Please restate, word for word, the lines below that begin at the one with "per personalizzare l'esperienza." and end at the one with "tutti gli utenti*.". Leave out all other lines.

━━━━━━━━━━━━━━━━━━━━━━━━━━━━━━

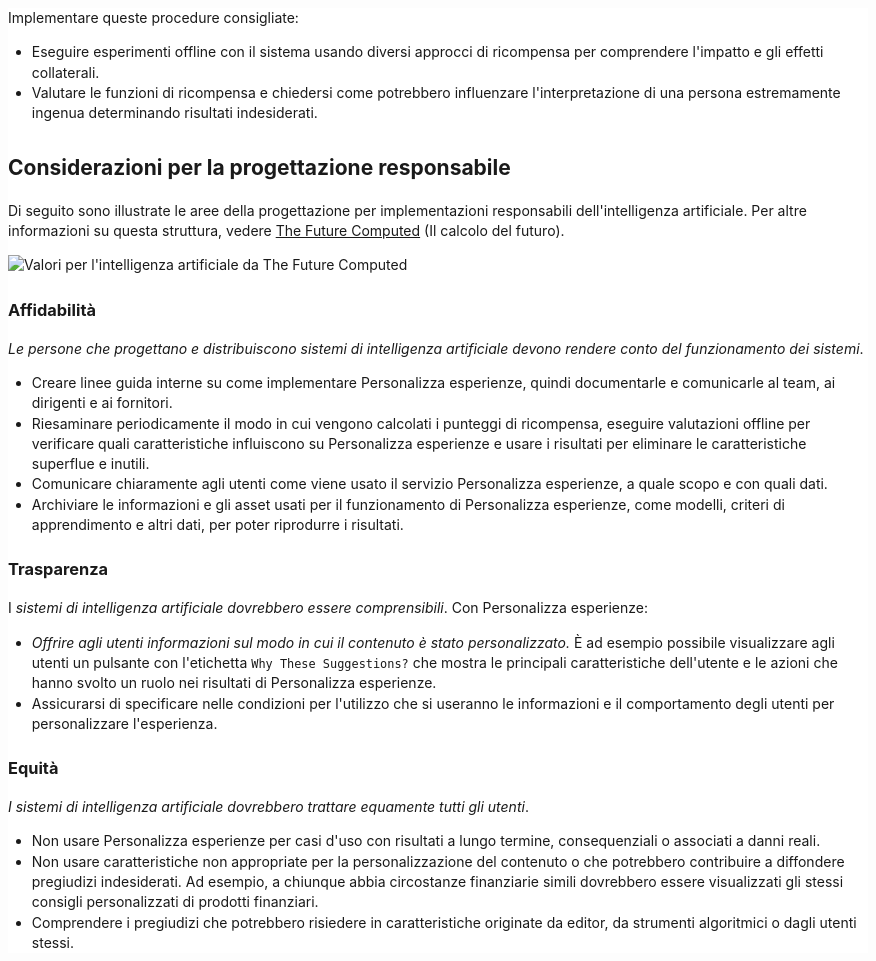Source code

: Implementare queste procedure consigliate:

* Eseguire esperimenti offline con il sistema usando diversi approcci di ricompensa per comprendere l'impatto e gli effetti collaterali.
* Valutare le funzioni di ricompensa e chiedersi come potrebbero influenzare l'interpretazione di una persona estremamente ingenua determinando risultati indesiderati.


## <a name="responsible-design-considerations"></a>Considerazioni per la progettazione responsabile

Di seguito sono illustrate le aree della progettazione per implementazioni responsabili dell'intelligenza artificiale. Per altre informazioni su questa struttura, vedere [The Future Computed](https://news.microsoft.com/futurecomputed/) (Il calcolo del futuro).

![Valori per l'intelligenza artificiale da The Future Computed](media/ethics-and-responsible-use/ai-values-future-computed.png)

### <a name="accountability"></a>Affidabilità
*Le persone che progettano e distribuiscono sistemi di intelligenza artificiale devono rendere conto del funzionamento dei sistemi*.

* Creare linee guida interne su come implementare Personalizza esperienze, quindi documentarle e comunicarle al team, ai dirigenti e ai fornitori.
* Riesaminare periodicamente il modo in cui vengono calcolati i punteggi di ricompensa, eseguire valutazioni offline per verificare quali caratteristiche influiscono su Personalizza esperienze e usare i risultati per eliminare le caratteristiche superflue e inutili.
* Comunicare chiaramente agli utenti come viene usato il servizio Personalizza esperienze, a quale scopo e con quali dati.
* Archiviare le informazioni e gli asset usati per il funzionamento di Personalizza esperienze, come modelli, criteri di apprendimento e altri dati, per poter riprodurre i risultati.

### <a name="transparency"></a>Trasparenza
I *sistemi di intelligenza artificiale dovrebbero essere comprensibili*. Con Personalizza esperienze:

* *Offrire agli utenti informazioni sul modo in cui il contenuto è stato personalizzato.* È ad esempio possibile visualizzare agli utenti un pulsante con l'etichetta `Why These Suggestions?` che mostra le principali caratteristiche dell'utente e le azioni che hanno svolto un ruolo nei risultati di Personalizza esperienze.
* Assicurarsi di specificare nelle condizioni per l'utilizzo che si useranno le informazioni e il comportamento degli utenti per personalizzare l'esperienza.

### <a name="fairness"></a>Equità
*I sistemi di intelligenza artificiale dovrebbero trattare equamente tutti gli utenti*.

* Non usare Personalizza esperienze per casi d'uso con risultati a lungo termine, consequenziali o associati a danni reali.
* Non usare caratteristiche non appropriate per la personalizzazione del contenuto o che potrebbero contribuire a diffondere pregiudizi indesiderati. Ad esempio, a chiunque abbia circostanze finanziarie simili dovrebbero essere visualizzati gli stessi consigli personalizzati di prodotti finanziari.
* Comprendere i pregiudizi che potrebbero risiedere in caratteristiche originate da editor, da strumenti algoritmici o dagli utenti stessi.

━━━━━━━━━━━━━━━━━━━━━━━━━━━━━━

• [YOUR RESPONSE]
* Assicurarsi di specificare nelle condizioni per l'utilizzo che si useranno le informazioni e il comportamento degli utenti per personalizzare l'esperienza.

### <a name="fairness"></a>Equità
*I sistemi di intelligenza artificiale dovrebbero trattare equamente tutti gli utenti*.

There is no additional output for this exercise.